Exercise details:
Please turn the text in the records below, from the line containing "GET THE LAT" up to and including the line containing "Their Foster Mom's", into a JSON list of strings with one string per line and no blank lines. Leave the picture markers out of the list.
::::
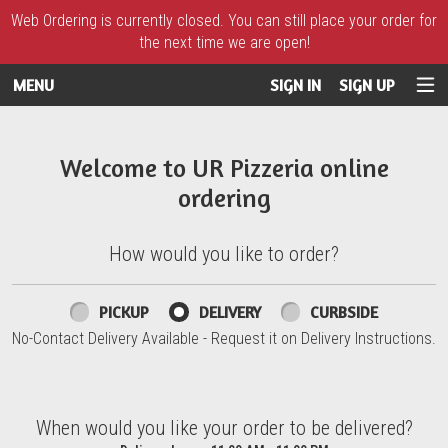
Web Ordering is currently closed. You can still place your order for
the next time we are open!
MENU
SIGN IN
SIGN UP
Intro - UR Pizzeria
Welcome to UR Pizzeria online
ordering
How would you like to order?
How would you like to order?
PICKUP
DELIVERY
CURBSIDE
No-Contact Delivery Available - Request it on Delivery Instructions.
When would you like your order to be delivered?
When would you like your order to be delivered?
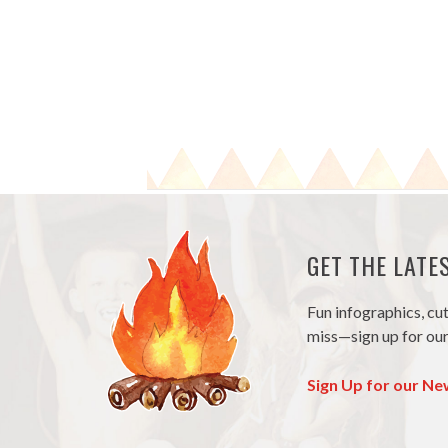
GET THE LAT
Fun infographics, cu
miss—sign up for our
Sign Up for our Ne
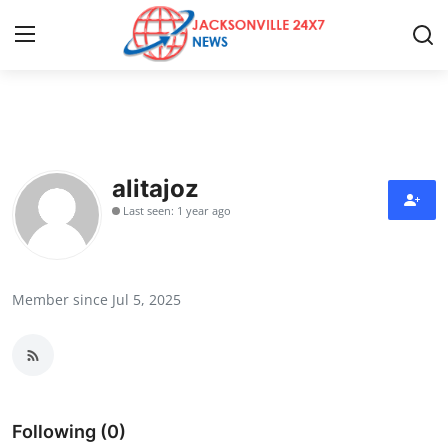
Home
Contact
alitajoz
Last seen: 1 year ago
Press Release
Privacy Policy
Member since Jul 5, 2025
About
News Network
Submit Press Release
Following (0)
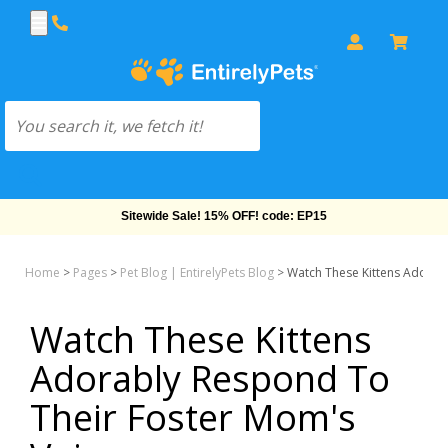
Sitewide Sale! 15% OFF! code: EP15
Home
>
Pages
>
Pet Blog | EntirelyPets Blog
>
Watch These Kittens Adorab
Watch These Kittens
Adorably Respond To
Their Foster Mom's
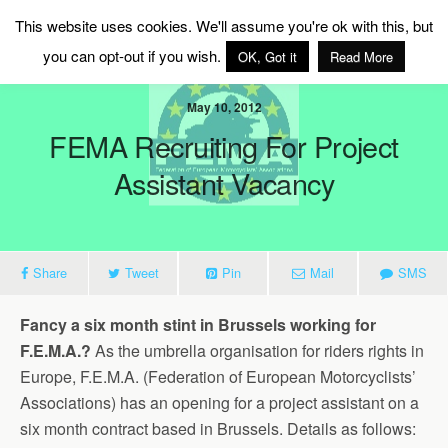
MAG Ireland
This website uses cookies. We'll assume you're ok with this, but
you can opt-out if you wish.
OK, Got it
Read More
May 10, 2012
FEMA Recruiting For Project
Assistant Vacancy
Share
Tweet
Pin
Mail
SMS
Fancy a six month stint in Brussels working for
F.E.M.A.?
As the umbrella organisation for riders rights in
Europe, F.E.M.A. (Federation of European Motorcyclists’
Associations) has an opening for a project assistant on a
six month contract based in Brussels. Details as follows:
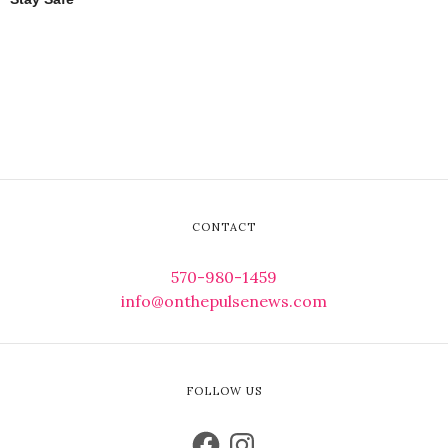
CONTACT
570-980-1459
info@onthepulsenews.com
FOLLOW US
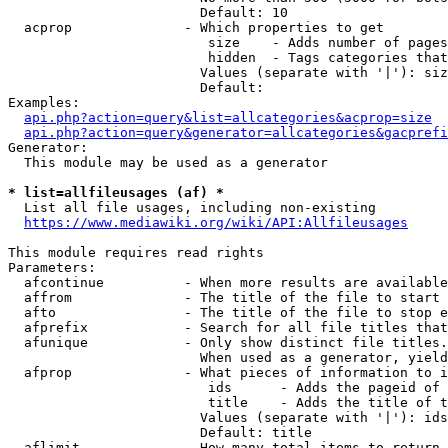
                        Default: 10

  acprop              - Which properties to get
::::
Expected answer:
[
  "GET THE LAT",
  "Fun infographics, cu",
  "miss—sign up for our",
  "Sign Up for our Ne",
  "Home",
  "Contact",
  "alitajoz",
  "Last seen: 1 year ago",
  "Press Release",
  "Privacy Policy",
  "Member since Jul 5, 2025",
  "About",
  "News Network",
  "Submit Press Release",
  "Following (0)",
  "Sitewide Sale! 15% OFF! code: EP15",
  "Home",
  ">",
  "Pages",
  ">",
  "Pet Blog | EntirelyPets Blog",
  ">",
  "Watch These Kittens Adorab",
  "Watch These Kittens",
  "Adorably Respond To",
  "Their Foster Mom's"
]